Don’t get me wrong….I will vote in November, and as both a concerned citizen and a journalist, I keep up with politics and care, probably more than the average person. However, to put all of our hope in what a politician can do, rather than it what the Lord Jesus can do, is foolish.
I care about this country. I care about its future. I care enough to vote for leaders whom I feel will make our country better than it is now. But there’s a difference in wanting good, wise leadership to make some temporary changes and thinking that a politician, a sinner like the rest of us, will “fix” everything wrong in our country.

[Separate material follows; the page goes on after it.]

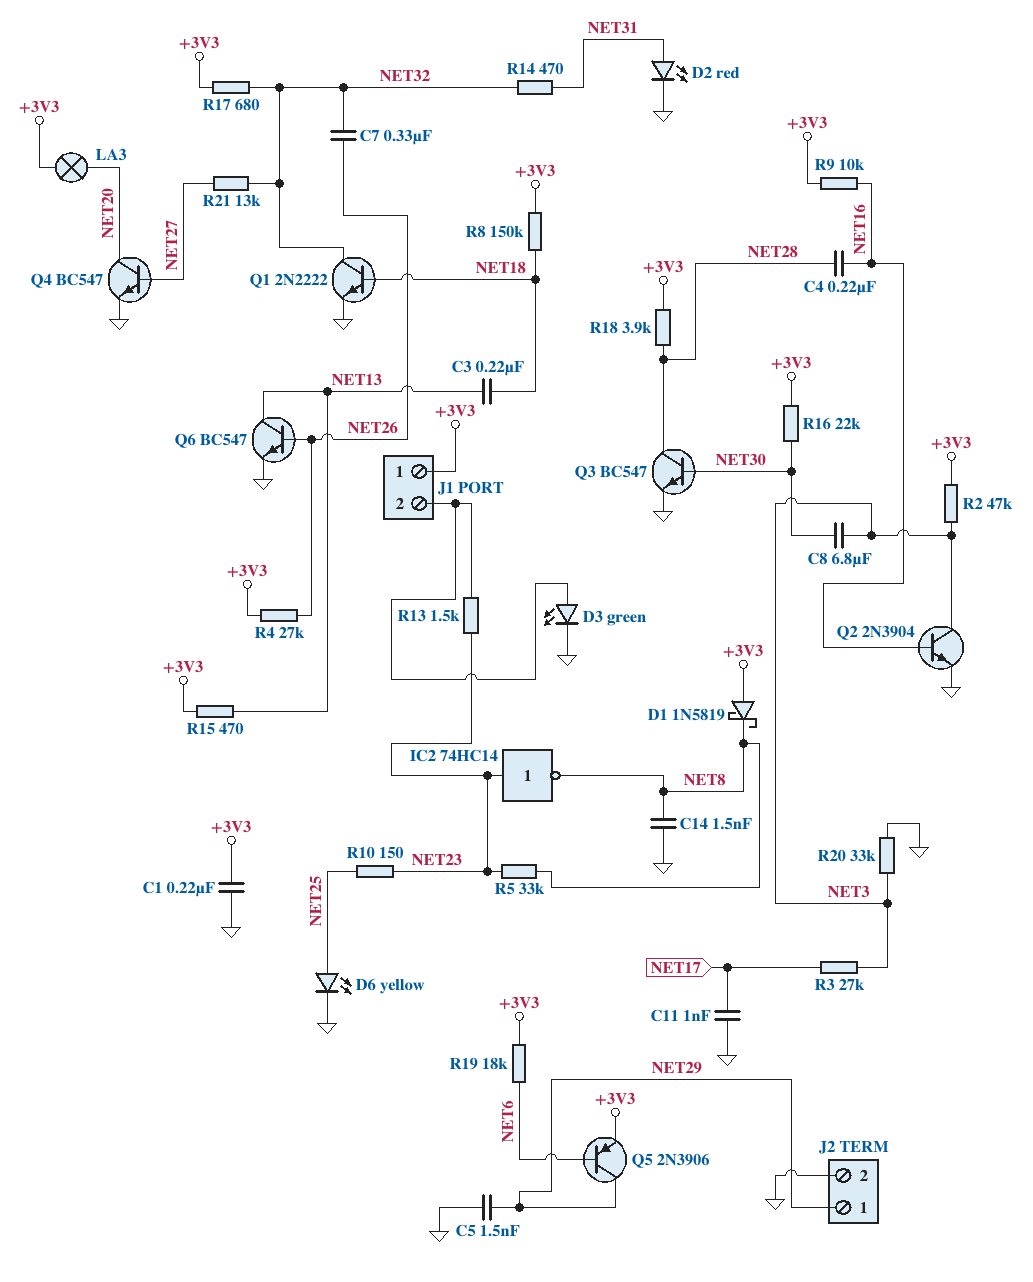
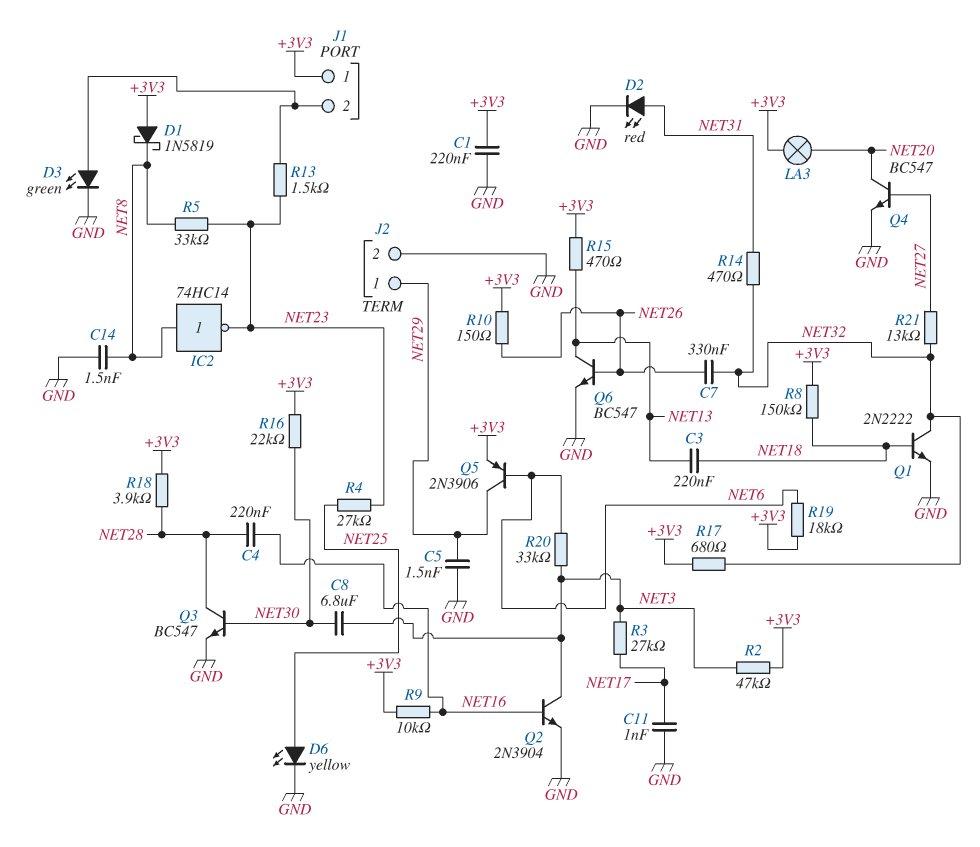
IC2: NOT 74HC14 (in NET23, out NET8) -> NOT 74HC14 (in NET8, out NET23)
R4: 27k (+3V3, NET26) -> 27k (NET23, NET25)
R10: 150 (NET23, NET25) -> 150 (+3V3, NET26)
R20: 33k (GND, NET3) -> 33k (NET3, NET6)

There is one man who can and will fix what’s wrong with this world. But He is not an American citizen, and He will not be on your ballot November 8. I hope our next president does a great job. But if he or she doesn’t, fine. know that one day, the King of Kings will put everything right. And I know that the church’s role, and my role, regardless of what happens in a few months, will be the same as it has been for 2,000 years: make disciples.

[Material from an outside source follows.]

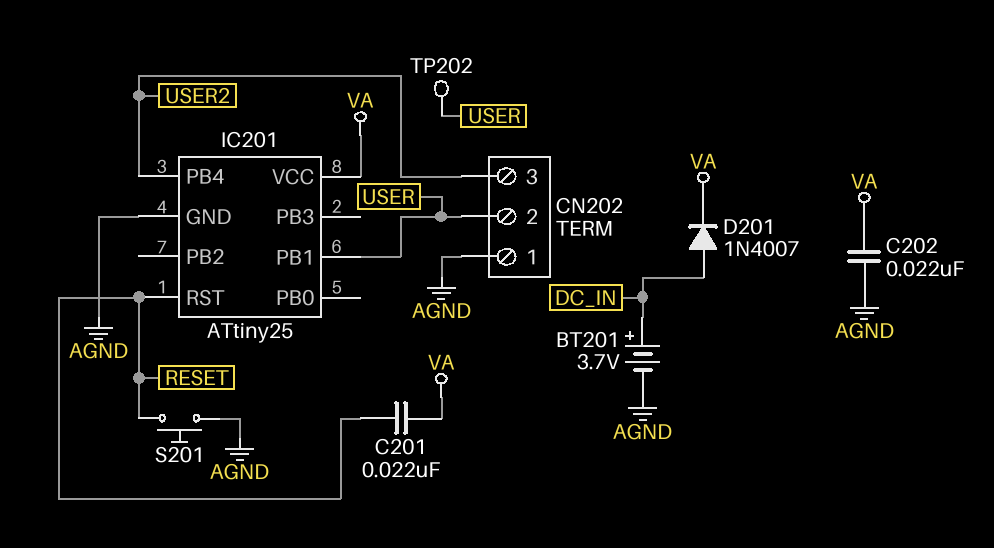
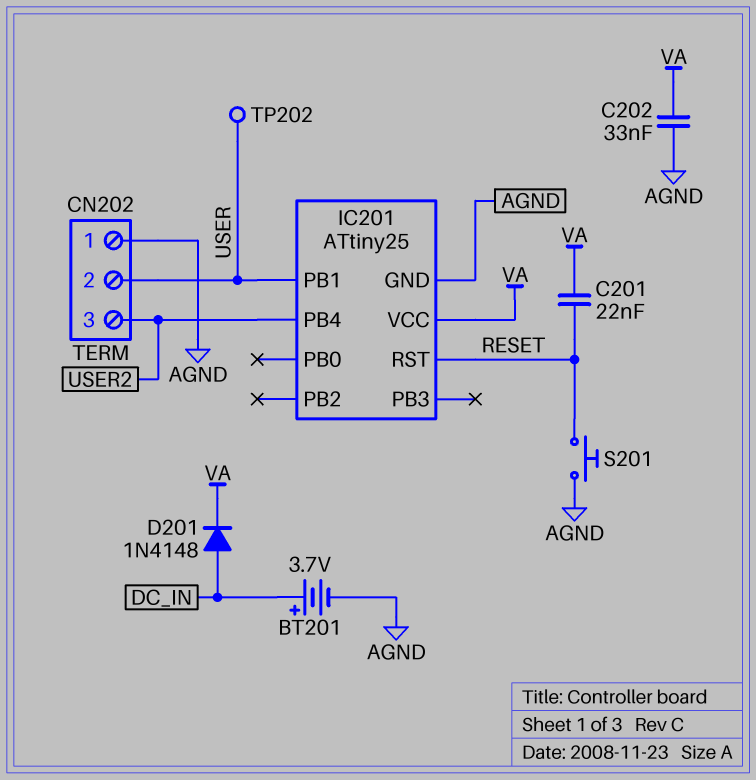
C202: 22nF (AGND, VA) -> 33nF (AGND, VA)
D201: diode 1N4007 (A DC_IN, K VA) -> diode 1N4148 (A DC_IN, K VA)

In 1 Peter 4:17, Peter tells the church that it is time for judgment. You can imagine the church is excited, thinking that those pagans are going to get it. But, surprise, Peter says that judgment will “start at the house of God.”
When God judges our nation, He will judge the Christian church first. And we will be judged for thinking that our government can do our job for us. We will be judged for all the times we have thought that if only Washington would fix this place, if only Washington would outlaw this and outlaw that. We will be judged for seeking to change laws instead of preaching the gospel to change hearts.
We must speak out about what God’s Word says to our culture. We must be loud and clear about what is right and wrong. But we must also remember that the gospel, not the law, changes hearts. People whose hearts are not committed to the Lordship of Christ and haven’t been changed by His grace will not live holy lives. They may be religious, but they won’t be saved. They’ll still go to hell, they’ll just look cleaner on the way.
The church must make making disciples its primary goal. Each Christian must make making disciples his or her primary goal. We must get back to preaching the good news that someone has died for us and can save us when we cannot save ourselves. We must preach Christ as Lord, and call people to trust Him and repent.
Another note needs to be made here: It’s very easy for my generation (age 18-35) to criticize the previous generation for things like the moral majority. And while we may not be wrong in pointing the finger, the whole point of what I’ve just written is for everyone to point the finger at themselves and think about whether or not disciple-making is really top priority.
If the previous generation’s biggest crime is seeking revival through the moral majority and “Christian” government, all while forgetting to preach the gospel and focus on the human heart, my generation’s biggest crime is wasting time blaming the previous generation.
If I blame my grandparents’ generation for not making disciples, does that help make disciples? Obviously not. There’s a time for figuring out where we went wrong. But when we do that, it’s time to start going the other way. I just moved to a new area, so that makes a lot of literal sense for me. I have found where I have gone wrong on many different roads. But I’m learning to go the right way now, and not wind up lost…again. But if we keep focusing on the wrong way, we don’t ever go the right way.
Bottom line: We know what we need to do. We’ve known for 2,000 years. God isn’t updating the handbook.
So let’s make disciples. Meet people. Share life with them. Tell them about Jesus. Teach them to tell people about Jesus. And keep making disciples.
Lord, may we make disciples. May we not forget that your commands are not complicated and you have given us the Spirit. May we be who you have called us to be.